Hello,
I'm new to the forum and I've been researching however not found.
I wonder what the fastest ppm compressors for small data. 50 bytes for example.
Thanks
Hello,
I'm new to the forum and I've been researching however not found.
I wonder what the fastest ppm compressors for small data. 50 bytes for example.
Thanks
I am not sure why you are interested in speed. Most compressors will end up expanding a small file of 50 bytes or less. So to have a chance you would most likely need a "bijective ppm compressor" One of the first and still one of the best for small files is BICOM by Matt Timmermans.
At http://www3.sympatico.ca/mt0000/bicom/bicom.html
Last edited by biject.bwts; 4th July 2014 at 06:18. Reason: bad spelling
If the input strings have enough similarities then pre-trained static PPM model could be used to compress them.

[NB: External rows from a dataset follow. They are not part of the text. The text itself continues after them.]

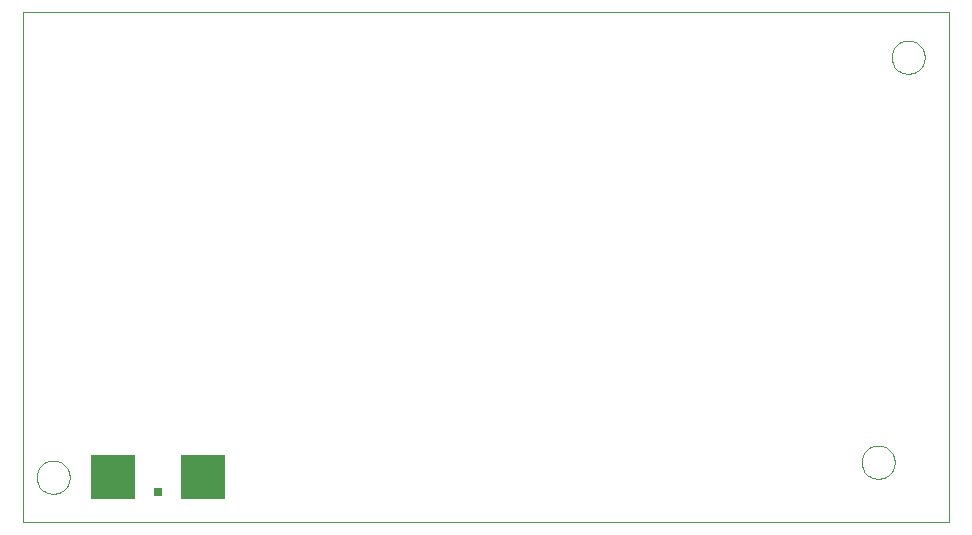
<source format=gtp>
G75*
%MOIN*%
%OFA0B0*%
%FSLAX24Y24*%
%IPPOS*%
%LPD*%
%AMOC8*
5,1,8,0,0,1.08239X$1,22.5*
%
%ADD10C,0.0000*%
%ADD11R,0.1500X0.1500*%
%ADD12R,0.0300X0.0300*%
D10*
X000100Y000100D02*
X000100Y017096D01*
X030970Y017096D01*
X030970Y000100D01*
X000100Y000100D01*
X000549Y001600D02*
X000551Y001647D01*
X000557Y001693D01*
X000567Y001739D01*
X000580Y001784D01*
X000598Y001827D01*
X000619Y001869D01*
X000643Y001909D01*
X000671Y001946D01*
X000702Y001981D01*
X000736Y002014D01*
X000772Y002043D01*
X000811Y002069D01*
X000852Y002092D01*
X000895Y002111D01*
X000939Y002127D01*
X000984Y002139D01*
X001030Y002147D01*
X001077Y002151D01*
X001123Y002151D01*
X001170Y002147D01*
X001216Y002139D01*
X001261Y002127D01*
X001305Y002111D01*
X001348Y002092D01*
X001389Y002069D01*
X001428Y002043D01*
X001464Y002014D01*
X001498Y001981D01*
X001529Y001946D01*
X001557Y001909D01*
X001581Y001869D01*
X001602Y001827D01*
X001620Y001784D01*
X001633Y001739D01*
X001643Y001693D01*
X001649Y001647D01*
X001651Y001600D01*
X001649Y001553D01*
X001643Y001507D01*
X001633Y001461D01*
X001620Y001416D01*
X001602Y001373D01*
X001581Y001331D01*
X001557Y001291D01*
X001529Y001254D01*
X001498Y001219D01*
X001464Y001186D01*
X001428Y001157D01*
X001389Y001131D01*
X001348Y001108D01*
X001305Y001089D01*
X001261Y001073D01*
X001216Y001061D01*
X001170Y001053D01*
X001123Y001049D01*
X001077Y001049D01*
X001030Y001053D01*
X000984Y001061D01*
X000939Y001073D01*
X000895Y001089D01*
X000852Y001108D01*
X000811Y001131D01*
X000772Y001157D01*
X000736Y001186D01*
X000702Y001219D01*
X000671Y001254D01*
X000643Y001291D01*
X000619Y001331D01*
X000598Y001373D01*
X000580Y001416D01*
X000567Y001461D01*
X000557Y001507D01*
X000551Y001553D01*
X000549Y001600D01*
X028049Y002100D02*
X028051Y002147D01*
X028057Y002193D01*
X028067Y002239D01*
X028080Y002284D01*
X028098Y002327D01*
X028119Y002369D01*
X028143Y002409D01*
X028171Y002446D01*
X028202Y002481D01*
X028236Y002514D01*
X028272Y002543D01*
X028311Y002569D01*
X028352Y002592D01*
X028395Y002611D01*
X028439Y002627D01*
X028484Y002639D01*
X028530Y002647D01*
X028577Y002651D01*
X028623Y002651D01*
X028670Y002647D01*
X028716Y002639D01*
X028761Y002627D01*
X028805Y002611D01*
X028848Y002592D01*
X028889Y002569D01*
X028928Y002543D01*
X028964Y002514D01*
X028998Y002481D01*
X029029Y002446D01*
X029057Y002409D01*
X029081Y002369D01*
X029102Y002327D01*
X029120Y002284D01*
X029133Y002239D01*
X029143Y002193D01*
X029149Y002147D01*
X029151Y002100D01*
X029149Y002053D01*
X029143Y002007D01*
X029133Y001961D01*
X029120Y001916D01*
X029102Y001873D01*
X029081Y001831D01*
X029057Y001791D01*
X029029Y001754D01*
X028998Y001719D01*
X028964Y001686D01*
X028928Y001657D01*
X028889Y001631D01*
X028848Y001608D01*
X028805Y001589D01*
X028761Y001573D01*
X028716Y001561D01*
X028670Y001553D01*
X028623Y001549D01*
X028577Y001549D01*
X028530Y001553D01*
X028484Y001561D01*
X028439Y001573D01*
X028395Y001589D01*
X028352Y001608D01*
X028311Y001631D01*
X028272Y001657D01*
X028236Y001686D01*
X028202Y001719D01*
X028171Y001754D01*
X028143Y001791D01*
X028119Y001831D01*
X028098Y001873D01*
X028080Y001916D01*
X028067Y001961D01*
X028057Y002007D01*
X028051Y002053D01*
X028049Y002100D01*
X029049Y015600D02*
X029051Y015647D01*
X029057Y015693D01*
X029067Y015739D01*
X029080Y015784D01*
X029098Y015827D01*
X029119Y015869D01*
X029143Y015909D01*
X029171Y015946D01*
X029202Y015981D01*
X029236Y016014D01*
X029272Y016043D01*
X029311Y016069D01*
X029352Y016092D01*
X029395Y016111D01*
X029439Y016127D01*
X029484Y016139D01*
X029530Y016147D01*
X029577Y016151D01*
X029623Y016151D01*
X029670Y016147D01*
X029716Y016139D01*
X029761Y016127D01*
X029805Y016111D01*
X029848Y016092D01*
X029889Y016069D01*
X029928Y016043D01*
X029964Y016014D01*
X029998Y015981D01*
X030029Y015946D01*
X030057Y015909D01*
X030081Y015869D01*
X030102Y015827D01*
X030120Y015784D01*
X030133Y015739D01*
X030143Y015693D01*
X030149Y015647D01*
X030151Y015600D01*
X030149Y015553D01*
X030143Y015507D01*
X030133Y015461D01*
X030120Y015416D01*
X030102Y015373D01*
X030081Y015331D01*
X030057Y015291D01*
X030029Y015254D01*
X029998Y015219D01*
X029964Y015186D01*
X029928Y015157D01*
X029889Y015131D01*
X029848Y015108D01*
X029805Y015089D01*
X029761Y015073D01*
X029716Y015061D01*
X029670Y015053D01*
X029623Y015049D01*
X029577Y015049D01*
X029530Y015053D01*
X029484Y015061D01*
X029439Y015073D01*
X029395Y015089D01*
X029352Y015108D01*
X029311Y015131D01*
X029272Y015157D01*
X029236Y015186D01*
X029202Y015219D01*
X029171Y015254D01*
X029143Y015291D01*
X029119Y015331D01*
X029098Y015373D01*
X029080Y015416D01*
X029067Y015461D01*
X029057Y015507D01*
X029051Y015553D01*
X029049Y015600D01*
D11*
X006100Y001600D03*
X003100Y001600D03*
D12*
X004600Y001100D03*
M02*

</source>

The reality is that for random data in files of 50 bytes or less. No general compressor exists to compress the data. Sure some of the files could be compressed smaller but most files would not be compressed to a smaller size. You are better off doing nothing. Unless you know the files of interest form some sort of statistical subset of all files and you use a compressor that takes advantages of the expected subset.
There's no compressor that can compress random data :] Maybe you've meant something else, like random, but skewed probability distributions.
I think general compression algorithms won't work well on 50 bytes long independent chunks. It would be much more sensible to extract inter-block similarities either using pre-computed models from some reference input blocks or keeping a model between subsequent coding invocations.
I was wrong in saying that like speed. In the case no matter the speed, I need some compressor that compresses packets of 30 ~ 100 bytes in the smallest possible packets.
What's your usage scenario? If you're trying to reduce two-way communication overhead then I suggest keeping a compressor state on both ends. You can even use zlib with flushing after each packet and you'll probably achieve some noticeable reduction in size.
Or at least provide some sample packets to analyze.
Your not giving enough information. Sometimes a fixed packet size is best. Don't forget if you are actually able to compress the packet smaller then somehow you have to be able to send the new packet length.
To be able to compress at all you need to take advantage of the structure of the data. You also have to realize that many times the size of the packet will increase. You may have 30 to 100 bytes for input but then you may have to live with 20 to 110 bytes at output.
It might even be better if several packets are combined to one big packet for compress and then broken apart after decompression. Tell us more.
Look one could easily modify a 256 symbol bijective arithmetic coder to take a 100 byte file and if all bytes are different it would expand to its max of 110 bytes ( or what max your heart desires ) and then files with a lot of repeated characters would compress smaller than 100 bytes. The larger you allow for the maximum file expansion then the smaller a file with many repeats would compress.
Will be used to compress data TCP protocol. And packet size, I'm talking are between 10-100 bytes. I would like to reduce this size with a compressor.
A lot of the packets, especially ones that are minimum in length, are probably mostly canned data that's dictated by the protocol, like ACK messages. The best way to approach those is to replace them with shorter codes, such as with Huffman. The reason shorter messages aren't already built into the protocol, though, is likely because compression would slow down the performance of the network.
Compressing packets independently won't allow you to exploit similarities like repeated IP numbers, port numbers, etc between packets.
You still didn't tell us whether you need to compress the packets indepenently or in blocks.
Also efficient compressing of structured data requires some special treatment from the compressor. Parsing TCP packets shouldn't be hard but I haven't heard of any compressor that does that.
True, even ACK packets would have parts that vary, such as IP addresses. So they couldn't be replaced 1:1 with static codes. But I think once you've separately dealt with things like addresses, you'd be left with a message saying "ACK." That's pretty much exactly the same concept as the kind of atomic symbol with associated probability that Huffman was invented to make codes for.
Let's not get too deep into possible implementations, though, because the parts of this scheme that we know about don't add up to anything workable, as far as I can tell. You couldn't just compress TCP packets and send them back down the wire in compressed form and expect a functioning network. So, I think, either we have much too little information about the project to possibly start coming up with solutions, or perhaps the question was misinformed.